• [CHECK YOUR UNDERSTANDING]:
1. In the diary post about a Getting Things Done setup, can you rewrite the passage that begins at the words "The last post" and stops after "the book itself.", swapping "Getting Things Done" for "GTD" throughout?
2. Can you write the next part of the diary post on organizing work with Getting Things Done, picking up after its final sentence?
(EXTRACTED TEXT begins)
The next notebook of work

Dear diary,

The last post was about my attempt to use the Getting Things Done method to bring some more order to research, work, and everything. This post will contain some more details about my system, at a little less than a year into the process, on the off chance that anyone wants to know. This post will use some Getting Things Done jargon without explaining it. There are many useful guides online, plus of course the book itself.

Medium

Most of my system lives in paper notebooks. The main notebook contains my action list, projects list, waiting for list and agendas plus a section for notes. I quickly learned that the someday/maybe lists won’t fit, so I now have a separate (bigger) notebook for those. My calendar is digital. I also use a note taking app for project support material, and as an extra inbox for notes I jot down on my phone. Thus, I guess it’s a paper/digital hybrid.

Contexts

I have five contexts: email/messaging, work computer, writing, office and home. There were more in the beginning, but I gradually took out the ones I didn’t use. They need to be few enough and map cleanly to situations, so that I remember to look at them. I added the writing context because I tend to treat, and schedule, writing tasks separately from other work tasks. The writing context also includes writing-adjacent support tasks such as updating figures, going through reviewer comments or searching for references.

Inboxes

I have a total of nine inboxes, if you include all the email accounts and messenger services where people might contact me about things I need to do. That sounds excessive, but only three of those are where I put things for myself (physical inbox, notes section of notebook, and notes app), and so far they’re all getting checked regularly.

Capture

I do most of my capture in the notes app on my phone (when not at a desk) or on piece of paper (when at my desk). When I get back to having in-person meetings, I assume more notes are going to end up in the physical notebook, because it’s nicer to take meeting notes on paper than on a phone.
(EXTRACTED TEXT ends)
(INFORMATION SHOWN begins)
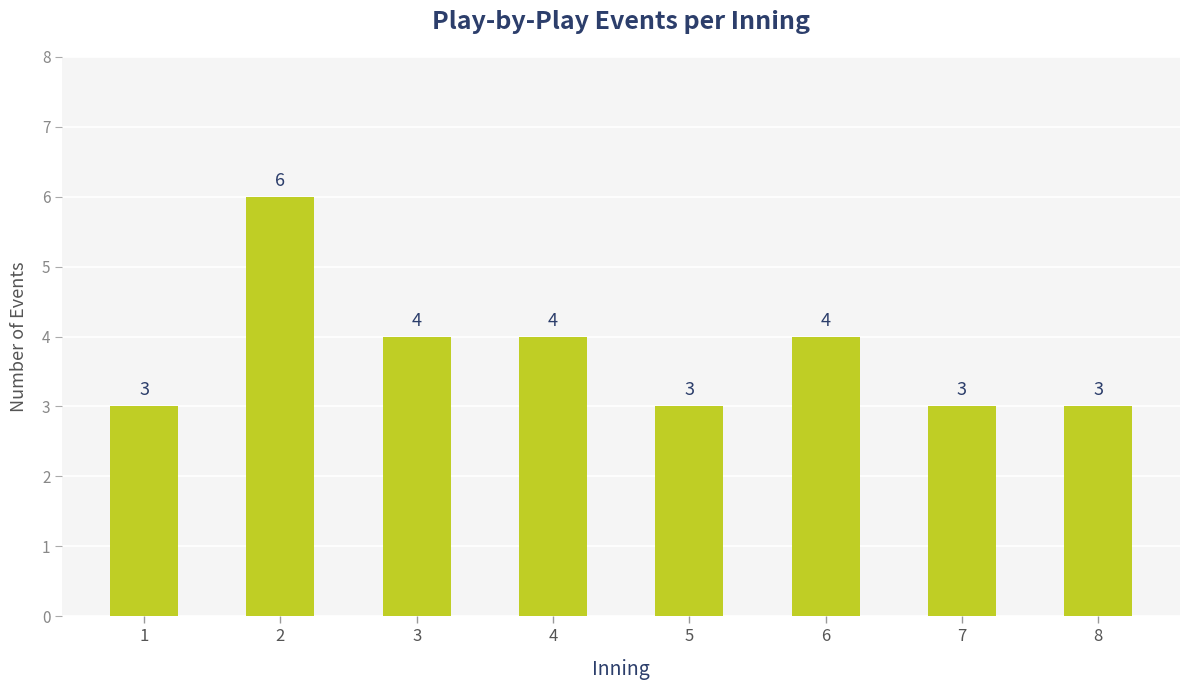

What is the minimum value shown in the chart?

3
(INFORMATION SHOWN ends)
• [ANSWERS TO THE EXERCISES]:
1.
The last post was about my attempt to use the GTD method to bring some more order to research, work, and everything. This post will contain some more details about my system, at a little less than a year into the process, on the off chance that anyone wants to know. This post will use some GTD jargon without explaining it. There are many useful guides online, plus of course the book itself.

2.
Agendas

The biggest thing I changed in the new notebook was to dedicate much more space to agendas, but it’s already almost full! It turns out there are lots of things ”I should talk to X about the next time we’re speaking”, rather than send X an email immediately. Who knew?

Waiting for

This is probably my favourite. It is useful to have a list of who have said they will get back to me, when, and about what. That little date next to their name helps me not feel like a nag when I ask them again after a reasonable time, and makes me appreciate them more when they respond quickly.

Weekly review

I already had the habit of scheduling an appointment with myself on Fridays (or otherwise towards the end of the week) to go over some recurring items. I’ve expanded this appointment to do a weekly review of the notebook, calendar, someday/maybe list, and some other bespoke checklist items. I bribe myself with sweets to support this habit.

Things I’d like to improve

Here are some of the things I want to improve:

  • The project list. A project sensu Getting Things Done can be anything from purchase new shoes to taking over the world. The project list is supposed to keep track of what you’ve undertaken to do, and make sure you have come up with actions that progress them. My project list isn’t very complete, and doesn’t spark new actions very often.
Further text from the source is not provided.